Vendo aquele vendedor de DVDs piratas que fica na saída do supermercado, me pus a pensar em como nossa forma de assistir filmes mudou nos últimos dez anos… Naquela época, se quiséssemos assistir um filme nós simplesmente comprávamos o título escolhido, pagando muitas vezes um valor bem salgado. Ou, como muita gente costumava fazer, recorria aos piratas por um valor bem mais acessível.
Mas, de uns anos pra cá, com o surgimento das plataformas de streaming, nossos hábitos cinematográficos se transformaram por completo. Porém, a transformação não parou por aí. Assim como os filmes, nossa forma de ouvir música, de comer e até de viajar se rendeu ao modelo on demand.
Entretanto, ao mesmo tempo eu me questiono: e nossas formas de deslocar pela cidade mudaram tanto nos últimos dez anos? Obviamente houve avanços, como uma meia passagem aqui, um cartão para pagamento ali e um sistema integrado acolá. Mas nem de longe o sistema de transporte público acompanhou a evolução tecnológica e, usando um modelo que vem se mostrando falho há décadas, parece ter parado quase que completamente no tempo.
Pensando nisso, em 1996, o cientista de dados finlandês Sampo Hietanen propôs um modelo que viria a se tornar o embrião do conceito de mobilidade como serviço (ou Maas-do inglês Mobility As A Service). Dez anos depois, durante uma conferência de turismo na Áustria, o cientista propôs um modelo de pacotes de mobilidade através da criação de um assistente inteligente de informações. Mas foi apenas em 2014 que Hietnan finalmente explicou o modelo de mobilidade como serviço para uma plateia de 200 pessoas, durante um evento de tecnologia em Helsinque, capital da Finlândia.
Mas, afinal, o que é mobilidade como serviço?
Mobilidade como serviço (Maas) é um conceito que busca oferecer a mobilidade urbana de forma integrada a diferentes modais de transporte e formas de pagamento. Utilizando o exemplo dos filmes, mencionado no início do texto, imagine ter um serviço que fosse uma espécie de “Netflix do Transporte”, em que mensalmente pagássemos uma taxa para usufruir de toda base ali oferecida, dando acesso a um pacote de serviços integrados, que disponibilizasse desde transporte individual por aplicativo a ônibus e trens intermunicipais, por exemplo. Helsinque é considerado o primeiro caso de sucesso da Maas. Desde 2016, por meio do aplicativo Whim, os cidadãos da capital finlandesa podem pagar todos os serviços de transporte da cidade, públicos ou privados.

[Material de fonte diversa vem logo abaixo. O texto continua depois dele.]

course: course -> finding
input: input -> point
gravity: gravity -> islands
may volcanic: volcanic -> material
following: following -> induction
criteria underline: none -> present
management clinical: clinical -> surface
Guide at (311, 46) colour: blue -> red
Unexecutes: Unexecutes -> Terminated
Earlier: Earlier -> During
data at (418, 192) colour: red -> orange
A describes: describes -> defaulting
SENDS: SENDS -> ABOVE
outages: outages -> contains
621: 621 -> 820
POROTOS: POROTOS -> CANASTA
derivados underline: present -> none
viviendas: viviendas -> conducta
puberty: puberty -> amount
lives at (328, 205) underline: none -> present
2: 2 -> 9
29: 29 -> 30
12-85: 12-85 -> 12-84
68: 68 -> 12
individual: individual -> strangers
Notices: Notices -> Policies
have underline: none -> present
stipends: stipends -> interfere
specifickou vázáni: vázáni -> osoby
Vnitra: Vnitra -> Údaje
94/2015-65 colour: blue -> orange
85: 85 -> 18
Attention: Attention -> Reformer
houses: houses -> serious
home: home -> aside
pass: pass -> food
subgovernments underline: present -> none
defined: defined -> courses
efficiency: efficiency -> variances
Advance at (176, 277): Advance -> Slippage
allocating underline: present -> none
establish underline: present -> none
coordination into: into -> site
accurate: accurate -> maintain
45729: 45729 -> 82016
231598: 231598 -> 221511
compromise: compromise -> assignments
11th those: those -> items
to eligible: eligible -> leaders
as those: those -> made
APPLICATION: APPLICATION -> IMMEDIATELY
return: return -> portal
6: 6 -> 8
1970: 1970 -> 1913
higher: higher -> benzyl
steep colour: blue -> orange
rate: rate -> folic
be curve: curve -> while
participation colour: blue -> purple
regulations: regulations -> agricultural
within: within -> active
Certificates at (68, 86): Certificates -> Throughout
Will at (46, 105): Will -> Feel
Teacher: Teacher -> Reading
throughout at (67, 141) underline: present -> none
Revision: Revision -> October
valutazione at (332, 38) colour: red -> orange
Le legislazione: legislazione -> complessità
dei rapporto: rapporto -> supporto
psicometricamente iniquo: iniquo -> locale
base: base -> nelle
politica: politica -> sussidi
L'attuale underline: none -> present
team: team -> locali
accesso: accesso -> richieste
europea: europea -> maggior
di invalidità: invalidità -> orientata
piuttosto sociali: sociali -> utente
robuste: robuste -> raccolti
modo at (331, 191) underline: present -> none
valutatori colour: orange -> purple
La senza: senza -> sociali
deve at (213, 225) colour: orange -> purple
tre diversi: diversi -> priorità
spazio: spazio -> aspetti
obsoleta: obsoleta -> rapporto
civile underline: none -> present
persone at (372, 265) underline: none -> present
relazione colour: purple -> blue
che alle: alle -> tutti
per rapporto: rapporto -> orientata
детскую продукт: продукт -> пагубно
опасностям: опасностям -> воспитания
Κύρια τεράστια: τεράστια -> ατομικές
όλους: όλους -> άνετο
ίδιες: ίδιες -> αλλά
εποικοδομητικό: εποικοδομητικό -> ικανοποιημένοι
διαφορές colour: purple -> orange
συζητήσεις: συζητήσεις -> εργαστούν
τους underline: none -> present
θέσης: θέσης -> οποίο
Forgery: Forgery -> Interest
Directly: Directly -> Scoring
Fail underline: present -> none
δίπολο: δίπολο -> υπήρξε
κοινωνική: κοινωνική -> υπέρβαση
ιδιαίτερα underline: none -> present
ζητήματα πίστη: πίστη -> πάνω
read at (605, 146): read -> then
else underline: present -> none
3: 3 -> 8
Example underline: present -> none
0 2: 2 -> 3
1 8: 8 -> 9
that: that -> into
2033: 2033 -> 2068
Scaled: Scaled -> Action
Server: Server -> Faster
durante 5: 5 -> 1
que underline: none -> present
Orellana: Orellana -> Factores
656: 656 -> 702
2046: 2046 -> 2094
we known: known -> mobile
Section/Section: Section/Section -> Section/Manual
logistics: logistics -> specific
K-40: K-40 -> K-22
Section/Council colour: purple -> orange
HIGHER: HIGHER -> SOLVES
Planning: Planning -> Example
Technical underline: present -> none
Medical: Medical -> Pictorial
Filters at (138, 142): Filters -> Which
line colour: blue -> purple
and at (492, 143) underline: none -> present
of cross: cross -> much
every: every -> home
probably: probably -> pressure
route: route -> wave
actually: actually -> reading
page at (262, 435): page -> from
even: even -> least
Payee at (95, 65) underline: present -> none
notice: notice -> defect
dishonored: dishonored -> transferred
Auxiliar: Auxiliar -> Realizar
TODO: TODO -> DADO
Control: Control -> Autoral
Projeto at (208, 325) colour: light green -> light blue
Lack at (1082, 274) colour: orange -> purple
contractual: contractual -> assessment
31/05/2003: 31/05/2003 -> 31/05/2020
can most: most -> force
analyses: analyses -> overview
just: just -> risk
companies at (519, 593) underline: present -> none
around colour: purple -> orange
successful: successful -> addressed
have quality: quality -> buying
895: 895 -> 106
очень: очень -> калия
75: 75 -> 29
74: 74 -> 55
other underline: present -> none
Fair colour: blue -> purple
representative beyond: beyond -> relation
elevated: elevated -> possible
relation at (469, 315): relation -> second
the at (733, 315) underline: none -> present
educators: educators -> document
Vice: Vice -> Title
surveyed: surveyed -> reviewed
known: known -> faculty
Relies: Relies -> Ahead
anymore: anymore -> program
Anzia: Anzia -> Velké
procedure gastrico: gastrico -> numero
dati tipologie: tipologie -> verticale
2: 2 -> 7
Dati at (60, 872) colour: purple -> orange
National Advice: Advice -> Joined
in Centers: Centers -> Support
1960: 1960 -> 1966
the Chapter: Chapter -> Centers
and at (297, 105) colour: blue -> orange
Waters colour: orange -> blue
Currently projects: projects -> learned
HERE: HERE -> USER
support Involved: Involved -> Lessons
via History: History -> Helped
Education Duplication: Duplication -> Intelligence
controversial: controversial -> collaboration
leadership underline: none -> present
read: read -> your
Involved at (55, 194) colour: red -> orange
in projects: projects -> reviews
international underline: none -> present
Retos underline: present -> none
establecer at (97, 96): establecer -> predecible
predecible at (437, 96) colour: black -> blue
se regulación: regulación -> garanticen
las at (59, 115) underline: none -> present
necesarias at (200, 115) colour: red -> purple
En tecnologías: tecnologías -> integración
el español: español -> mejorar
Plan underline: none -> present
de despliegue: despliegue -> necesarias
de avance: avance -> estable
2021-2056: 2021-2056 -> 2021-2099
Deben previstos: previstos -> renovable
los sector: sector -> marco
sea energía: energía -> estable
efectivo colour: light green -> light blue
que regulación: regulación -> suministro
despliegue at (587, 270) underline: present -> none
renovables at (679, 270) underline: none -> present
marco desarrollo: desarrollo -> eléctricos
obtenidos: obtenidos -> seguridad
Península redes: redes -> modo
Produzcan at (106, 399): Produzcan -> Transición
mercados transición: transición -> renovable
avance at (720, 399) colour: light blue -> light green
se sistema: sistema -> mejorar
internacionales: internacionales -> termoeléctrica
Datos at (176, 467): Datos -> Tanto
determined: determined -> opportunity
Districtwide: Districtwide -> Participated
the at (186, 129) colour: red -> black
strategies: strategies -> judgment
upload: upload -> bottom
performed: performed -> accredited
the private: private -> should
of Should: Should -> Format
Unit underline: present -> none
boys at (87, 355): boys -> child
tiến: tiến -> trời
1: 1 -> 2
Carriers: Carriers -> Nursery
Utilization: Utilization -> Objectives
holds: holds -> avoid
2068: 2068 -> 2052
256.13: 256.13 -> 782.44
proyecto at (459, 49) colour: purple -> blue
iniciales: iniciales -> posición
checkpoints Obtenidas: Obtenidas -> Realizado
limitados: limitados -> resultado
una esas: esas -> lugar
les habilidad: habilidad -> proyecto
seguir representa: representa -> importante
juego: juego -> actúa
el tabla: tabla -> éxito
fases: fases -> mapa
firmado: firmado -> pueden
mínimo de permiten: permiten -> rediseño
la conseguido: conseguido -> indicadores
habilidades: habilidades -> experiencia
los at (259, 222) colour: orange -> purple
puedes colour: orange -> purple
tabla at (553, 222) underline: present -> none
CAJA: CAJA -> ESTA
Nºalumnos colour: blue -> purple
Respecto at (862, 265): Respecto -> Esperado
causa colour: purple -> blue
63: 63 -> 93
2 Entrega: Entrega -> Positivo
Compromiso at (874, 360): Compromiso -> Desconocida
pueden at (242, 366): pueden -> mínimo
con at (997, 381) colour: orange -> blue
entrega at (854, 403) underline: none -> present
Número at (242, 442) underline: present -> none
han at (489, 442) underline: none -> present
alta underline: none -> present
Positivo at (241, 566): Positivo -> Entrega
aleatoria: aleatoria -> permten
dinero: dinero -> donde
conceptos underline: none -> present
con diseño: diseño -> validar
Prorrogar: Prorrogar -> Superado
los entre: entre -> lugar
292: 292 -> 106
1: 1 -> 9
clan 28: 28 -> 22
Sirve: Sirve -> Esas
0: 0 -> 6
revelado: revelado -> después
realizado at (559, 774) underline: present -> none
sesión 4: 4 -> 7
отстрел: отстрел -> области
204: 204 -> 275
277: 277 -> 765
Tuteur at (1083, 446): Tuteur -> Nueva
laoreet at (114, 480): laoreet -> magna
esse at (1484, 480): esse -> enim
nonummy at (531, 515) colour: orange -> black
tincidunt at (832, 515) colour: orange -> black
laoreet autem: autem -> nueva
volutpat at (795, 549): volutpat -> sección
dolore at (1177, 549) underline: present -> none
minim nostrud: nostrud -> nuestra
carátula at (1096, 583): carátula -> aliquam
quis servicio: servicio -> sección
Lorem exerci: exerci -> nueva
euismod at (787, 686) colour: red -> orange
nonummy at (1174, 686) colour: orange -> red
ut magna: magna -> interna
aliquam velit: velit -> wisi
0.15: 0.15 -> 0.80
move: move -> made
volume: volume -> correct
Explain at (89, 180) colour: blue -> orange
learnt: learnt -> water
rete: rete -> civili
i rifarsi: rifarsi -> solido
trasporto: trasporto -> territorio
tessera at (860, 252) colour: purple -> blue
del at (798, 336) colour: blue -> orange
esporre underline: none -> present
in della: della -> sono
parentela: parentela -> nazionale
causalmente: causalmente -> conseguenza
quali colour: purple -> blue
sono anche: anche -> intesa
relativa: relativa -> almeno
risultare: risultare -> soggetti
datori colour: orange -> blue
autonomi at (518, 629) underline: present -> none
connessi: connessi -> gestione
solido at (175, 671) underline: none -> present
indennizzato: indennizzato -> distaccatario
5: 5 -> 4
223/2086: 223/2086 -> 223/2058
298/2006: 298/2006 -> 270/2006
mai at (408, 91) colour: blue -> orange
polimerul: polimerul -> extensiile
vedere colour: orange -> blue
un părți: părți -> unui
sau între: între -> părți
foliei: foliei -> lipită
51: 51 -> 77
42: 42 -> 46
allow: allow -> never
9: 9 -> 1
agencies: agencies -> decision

No Brasil, o transporte passou a ser considerado um direto social apenas em 2015, através da Proposta de Emenda à Constituição n° 74, de 2013. No entanto, embora o Maas pareça algo extremamente inovador, esse é um modelo já há muito conhecido por nós. Não no transporte, obviamente. Mas em outro direito social, que passou a ser assegurado a todos muito antes do lançamento do aplicativo de transporte finlandês, da Netflix ou mesmo do primeiro DVD. Trata-se do nosso localmente criticado, porém mundialmente elogiado Sistema Único de Saúde, também conhecido como SUS.
Sem entrar na polêmica efetividade do sistema, mesmo porque o tema aqui não é saúde, pelo menos não diretamente. Se o SUS tem seus problemas está mais que evidente que o atual sistema de transporte também os tem. Enfim, me parece urgente que o “filme da nossa mobilidade” seja rebobinado e revisto. Que façamos melhor uso dos benefícios que a tecnologia pode nos dar no dia a dia, antes que a pirataria, à exemplo dos filmes, tome conta também dos transportes.